Saved entries
==============================

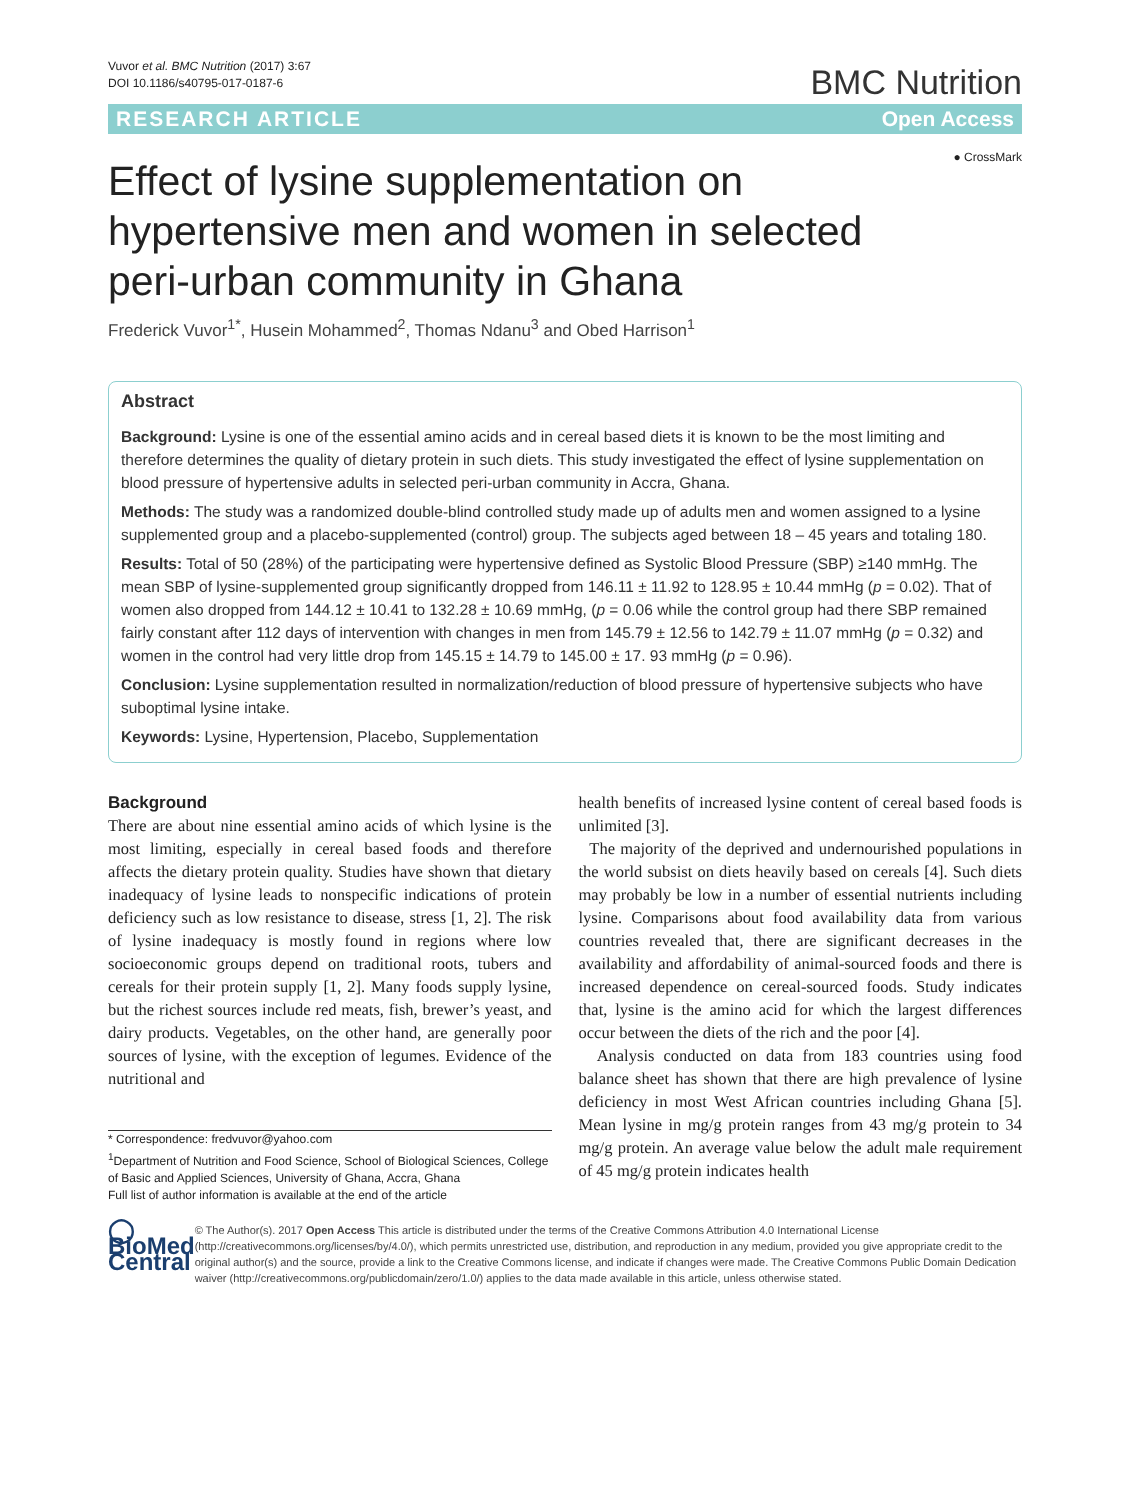Vuvor et al. BMC Nutrition (2017) 3:67
DOI 10.1186/s40795-017-0187-6
BMC Nutrition
RESEARCH ARTICLE Open Access
● CrossMark
Effect of lysine supplementation on hypertensive men and women in selected peri-urban community in Ghana
Frederick Vuvor<sup>1*</sup>, Husein Mohammed<sup>2</sup>, Thomas Ndanu<sup>3</sup> and Obed Harrison<sup>1</sup>
Abstract
Background: Lysine is one of the essential amino acids and in cereal based diets it is known to be the most limiting and therefore determines the quality of dietary protein in such diets. This study investigated the effect of lysine supplementation on blood pressure of hypertensive adults in selected peri-urban community in Accra, Ghana.
Methods: The study was a randomized double-blind controlled study made up of adults men and women assigned to a lysine supplemented group and a placebo-supplemented (control) group. The subjects aged between 18 – 45 years and totaling 180.
Results: Total of 50 (28%) of the participating were hypertensive defined as Systolic Blood Pressure (SBP) ≥140 mmHg. The mean SBP of lysine-supplemented group significantly dropped from 146.11 ± 11.92 to 128.95 ± 10.44 mmHg (p = 0.02). That of women also dropped from 144.12 ± 10.41 to 132.28 ± 10.69 mmHg, (p = 0.06 while the control group had there SBP remained fairly constant after 112 days of intervention with changes in men from 145.79 ± 12.56 to 142.79 ± 11.07 mmHg (p = 0.32) and women in the control had very little drop from 145.15 ± 14.79 to 145.00 ± 17. 93 mmHg (p = 0.96).
Conclusion: Lysine supplementation resulted in normalization/reduction of blood pressure of hypertensive subjects who have suboptimal lysine intake.
Keywords: Lysine, Hypertension, Placebo, Supplementation
Background
There are about nine essential amino acids of which lysine is the most limiting, especially in cereal based foods and therefore affects the dietary protein quality. Studies have shown that dietary inadequacy of lysine leads to nonspecific indications of protein deficiency such as low resistance to disease, stress [1, 2]. The risk of lysine inadequacy is mostly found in regions where low socioeconomic groups depend on traditional roots, tubers and cereals for their protein supply [1, 2]. Many foods supply lysine, but the richest sources include red meats, fish, brewer’s yeast, and dairy products. Vegetables, on the other hand, are generally poor sources of lysine, with the exception of legumes. Evidence of the nutritional and
* Correspondence: fredvuvor@yahoo.com
<sup>1</sup> Department of Nutrition and Food Science, School of Biological Sciences, College of Basic and Applied Sciences, University of Ghana, Accra, Ghana
Full list of author information is available at the end of the article
health benefits of increased lysine content of cereal based foods is unlimited [3].
The majority of the deprived and undernourished populations in the world subsist on diets heavily based on cereals [4]. Such diets may probably be low in a number of essential nutrients including lysine. Comparisons about food availability data from various countries revealed that, there are significant decreases in the availability and affordability of animal-sourced foods and there is increased dependence on cereal-sourced foods. Study indicates that, lysine is the amino acid for which the largest differences occur between the diets of the rich and the poor [4].
Analysis conducted on data from 183 countries using food balance sheet has shown that there are high prevalence of lysine deficiency in most West African countries including Ghana [5]. Mean lysine in mg/g protein ranges from 43 mg/g protein to 34 mg/g protein. An average value below the adult male requirement of 45 mg/g protein indicates health
◯ BioMed Central
© The Author(s). 2017 Open Access This article is distributed under the terms of the Creative Commons Attribution 4.0 International License (http://creativecommons.org/licenses/by/4.0/), which permits unrestricted use, distribution, and reproduction in any medium, provided you give appropriate credit to the original author(s) and the source, provide a link to the Creative Commons license, and indicate if changes were made. The Creative Commons Public Domain Dedication waiver (http://creativecommons.org/publicdomain/zero/1.0/) applies to the data made available in this article, unless otherwise stated.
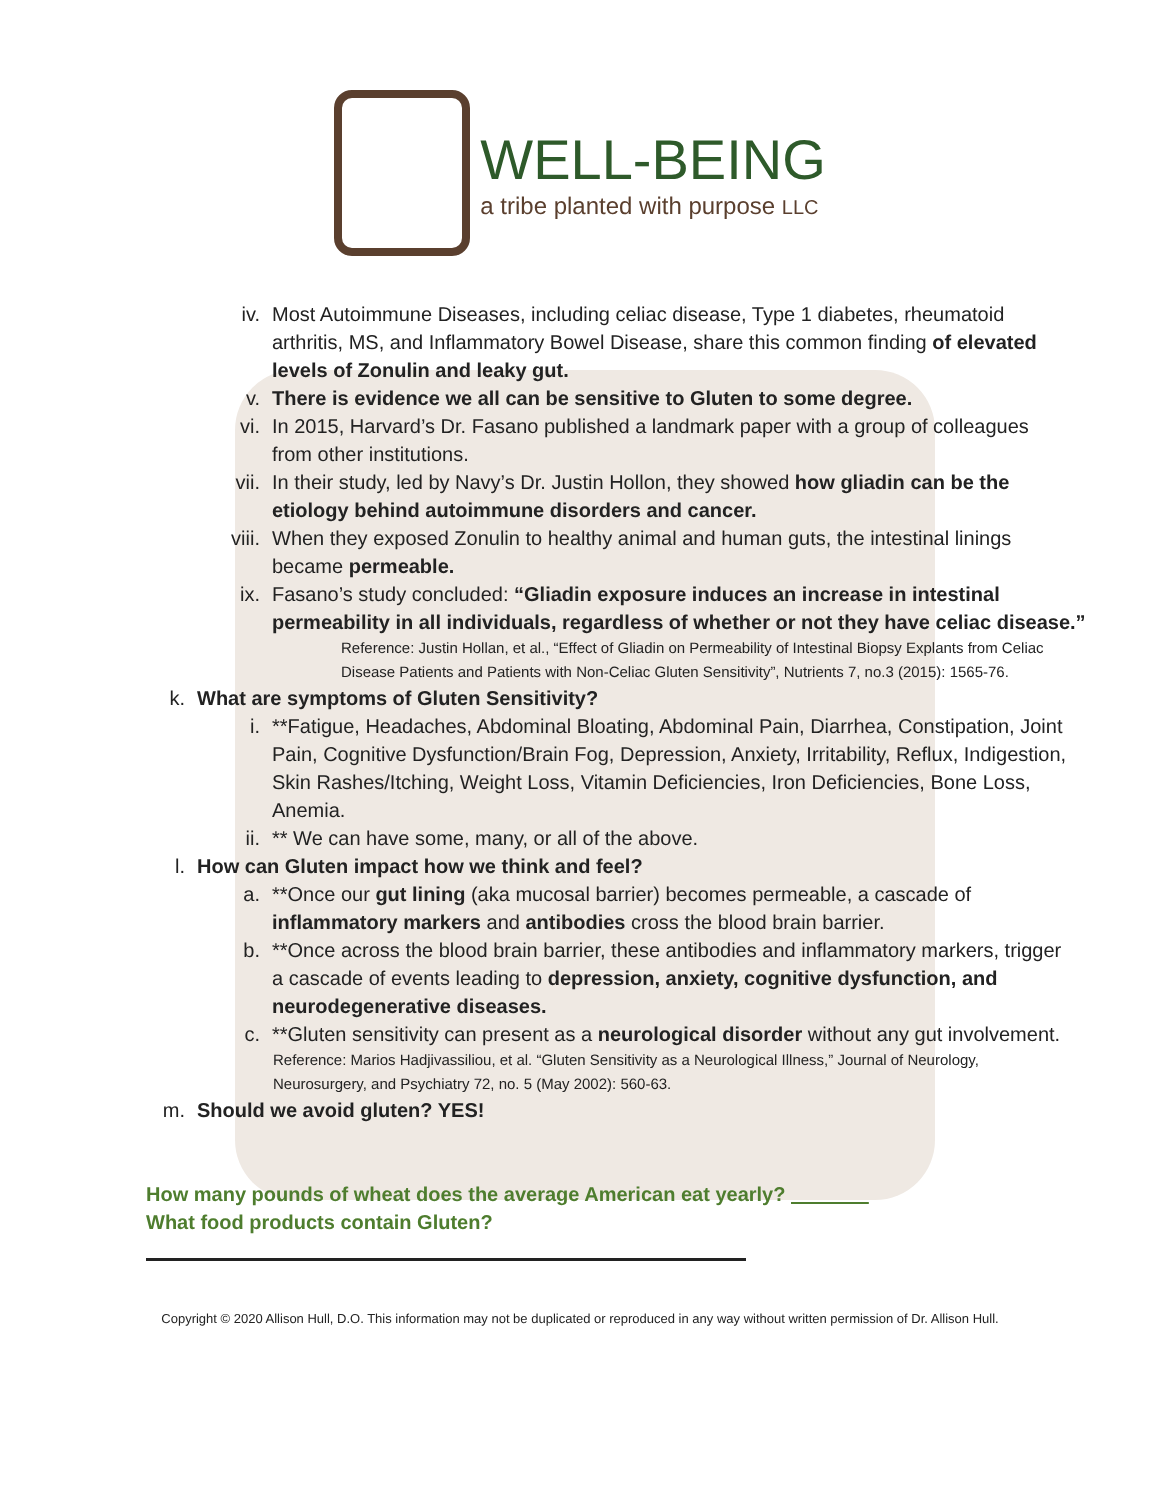WELL-BEING
a tribe planted with purpose LLC
iv. Most Autoimmune Diseases, including celiac disease, Type 1 diabetes, rheumatoid arthritis, MS, and Inflammatory Bowel Disease, share this common finding of elevated levels of Zonulin and leaky gut.
v. There is evidence we all can be sensitive to Gluten to some degree.
vi. In 2015, Harvard’s Dr. Fasano published a landmark paper with a group of colleagues from other institutions.
vii. In their study, led by Navy’s Dr. Justin Hollon, they showed how gliadin can be the etiology behind autoimmune disorders and cancer.
viii. When they exposed Zonulin to healthy animal and human guts, the intestinal linings became permeable.
ix. Fasano’s study concluded: “Gliadin exposure induces an increase in intestinal permeability in all individuals, regardless of whether or not they have celiac disease.”
Reference: Justin Hollan, et al., “Effect of Gliadin on Permeability of Intestinal Biopsy Explants from Celiac Disease Patients and Patients with Non-Celiac Gluten Sensitivity”, Nutrients 7, no.3 (2015): 1565-76.
k. What are symptoms of Gluten Sensitivity?
i. **Fatigue, Headaches, Abdominal Bloating, Abdominal Pain, Diarrhea, Constipation, Joint Pain, Cognitive Dysfunction/Brain Fog, Depression, Anxiety, Irritability, Reflux, Indigestion, Skin Rashes/Itching, Weight Loss, Vitamin Deficiencies, Iron Deficiencies, Bone Loss, Anemia.
ii. ** We can have some, many, or all of the above.
l. How can Gluten impact how we think and feel?
a. **Once our gut lining (aka mucosal barrier) becomes permeable, a cascade of inflammatory markers and antibodies cross the blood brain barrier.
b. **Once across the blood brain barrier, these antibodies and inflammatory markers, trigger a cascade of events leading to depression, anxiety, cognitive dysfunction, and neurodegenerative diseases.
c. **Gluten sensitivity can present as a neurological disorder without any gut involvement.
Reference: Marios Hadjivassiliou, et al. “Gluten Sensitivity as a Neurological Illness,” Journal of Neurology, Neurosurgery, and Psychiatry 72, no. 5 (May 2002): 560-63.
m. Should we avoid gluten? YES!
How many pounds of wheat does the average American eat yearly?
What food products contain Gluten?
Copyright © 2020 Allison Hull, D.O. This information may not be duplicated or reproduced in any way without written permission of Dr. Allison Hull.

==============================

PROMPT
A faithful copy of all the entries is required, pictures excluded.

RESULT OF THE TASK
Vuvor et al. BMC Nutrition (2017) 3:67
DOI 10.1186/s40795-017-0187-6
BMC Nutrition
RESEARCH ARTICLE Open Access
● CrossMark
Effect of lysine supplementation on hypertensive men and women in selected peri-urban community in Ghana
Frederick Vuvor<sup>1*</sup>, Husein Mohammed<sup>2</sup>, Thomas Ndanu<sup>3</sup> and Obed Harrison<sup>1</sup>
Abstract
Background: Lysine is one of the essential amino acids and in cereal based diets it is known to be the most limiting and therefore determines the quality of dietary protein in such diets. This study investigated the effect of lysine supplementation on blood pressure of hypertensive adults in selected peri-urban community in Accra, Ghana.
Methods: The study was a randomized double-blind controlled study made up of adults men and women assigned to a lysine supplemented group and a placebo-supplemented (control) group. The subjects aged between 18 – 45 years and totaling 180.
Results: Total of 50 (28%) of the participating were hypertensive defined as Systolic Blood Pressure (SBP) ≥140 mmHg. The mean SBP of lysine-supplemented group significantly dropped from 146.11 ± 11.92 to 128.95 ± 10.44 mmHg (p = 0.02). That of women also dropped from 144.12 ± 10.41 to 132.28 ± 10.69 mmHg, (p = 0.06 while the control group had there SBP remained fairly constant after 112 days of intervention with changes in men from 145.79 ± 12.56 to 142.79 ± 11.07 mmHg (p = 0.32) and women in the control had very little drop from 145.15 ± 14.79 to 145.00 ± 17. 93 mmHg (p = 0.96).
Conclusion: Lysine supplementation resulted in normalization/reduction of blood pressure of hypertensive subjects who have suboptimal lysine intake.
Keywords: Lysine, Hypertension, Placebo, Supplementation
Background
There are about nine essential amino acids of which lysine is the most limiting, especially in cereal based foods and therefore affects the dietary protein quality. Studies have shown that dietary inadequacy of lysine leads to nonspecific indications of protein deficiency such as low resistance to disease, stress [1, 2]. The risk of lysine inadequacy is mostly found in regions where low socioeconomic groups depend on traditional roots, tubers and cereals for their protein supply [1, 2]. Many foods supply lysine, but the richest sources include red meats, fish, brewer’s yeast, and dairy products. Vegetables, on the other hand, are generally poor sources of lysine, with the exception of legumes. Evidence of the nutritional and
* Correspondence: fredvuvor@yahoo.com
<sup>1</sup> Department of Nutrition and Food Science, School of Biological Sciences, College of Basic and Applied Sciences, University of Ghana, Accra, Ghana
Full list of author information is available at the end of the article
health benefits of increased lysine content of cereal based foods is unlimited [3].
The majority of the deprived and undernourished populations in the world subsist on diets heavily based on cereals [4]. Such diets may probably be low in a number of essential nutrients including lysine. Comparisons about food availability data from various countries revealed that, there are significant decreases in the availability and affordability of animal-sourced foods and there is increased dependence on cereal-sourced foods. Study indicates that, lysine is the amino acid for which the largest differences occur between the diets of the rich and the poor [4].
Analysis conducted on data from 183 countries using food balance sheet has shown that there are high prevalence of lysine deficiency in most West African countries including Ghana [5]. Mean lysine in mg/g protein ranges from 43 mg/g protein to 34 mg/g protein. An average value below the adult male requirement of 45 mg/g protein indicates health
◯ BioMed Central
© The Author(s). 2017 Open Access This article is distributed under the terms of the Creative Commons Attribution 4.0 International License (http://creativecommons.org/licenses/by/4.0/), which permits unrestricted use, distribution, and reproduction in any medium, provided you give appropriate credit to the original author(s) and the source, provide a link to the Creative Commons license, and indicate if changes were made. The Creative Commons Public Domain Dedication waiver (http://creativecommons.org/publicdomain/zero/1.0/) applies to the data made available in this article, unless otherwise stated.
WELL-BEING
a tribe planted with purpose LLC
iv. Most Autoimmune Diseases, including celiac disease, Type 1 diabetes, rheumatoid arthritis, MS, and Inflammatory Bowel Disease, share this common finding of elevated levels of Zonulin and leaky gut.
v. There is evidence we all can be sensitive to Gluten to some degree.
vi. In 2015, Harvard’s Dr. Fasano published a landmark paper with a group of colleagues from other institutions.
vii. In their study, led by Navy’s Dr. Justin Hollon, they showed how gliadin can be the etiology behind autoimmune disorders and cancer.
viii. When they exposed Zonulin to healthy animal and human guts, the intestinal linings became permeable.
ix. Fasano’s study concluded: “Gliadin exposure induces an increase in intestinal permeability in all individuals, regardless of whether or not they have celiac disease.”
Reference: Justin Hollan, et al., “Effect of Gliadin on Permeability of Intestinal Biopsy Explants from Celiac Disease Patients and Patients with Non-Celiac Gluten Sensitivity”, Nutrients 7, no.3 (2015): 1565-76.
k. What are symptoms of Gluten Sensitivity?
i. **Fatigue, Headaches, Abdominal Bloating, Abdominal Pain, Diarrhea, Constipation, Joint Pain, Cognitive Dysfunction/Brain Fog, Depression, Anxiety, Irritability, Reflux, Indigestion, Skin Rashes/Itching, Weight Loss, Vitamin Deficiencies, Iron Deficiencies, Bone Loss, Anemia.
ii. ** We can have some, many, or all of the above.
l. How can Gluten impact how we think and feel?
a. **Once our gut lining (aka mucosal barrier) becomes permeable, a cascade of inflammatory markers and antibodies cross the blood brain barrier.
b. **Once across the blood brain barrier, these antibodies and inflammatory markers, trigger a cascade of events leading to depression, anxiety, cognitive dysfunction, and neurodegenerative diseases.
c. **Gluten sensitivity can present as a neurological disorder without any gut involvement.
Reference: Marios Hadjivassiliou, et al. “Gluten Sensitivity as a Neurological Illness,” Journal of Neurology, Neurosurgery, and Psychiatry 72, no. 5 (May 2002): 560-63.
m. Should we avoid gluten? YES!
How many pounds of wheat does the average American eat yearly?
What food products contain Gluten?
Copyright © 2020 Allison Hull, D.O. This information may not be duplicated or reproduced in any way without written permission of Dr. Allison Hull.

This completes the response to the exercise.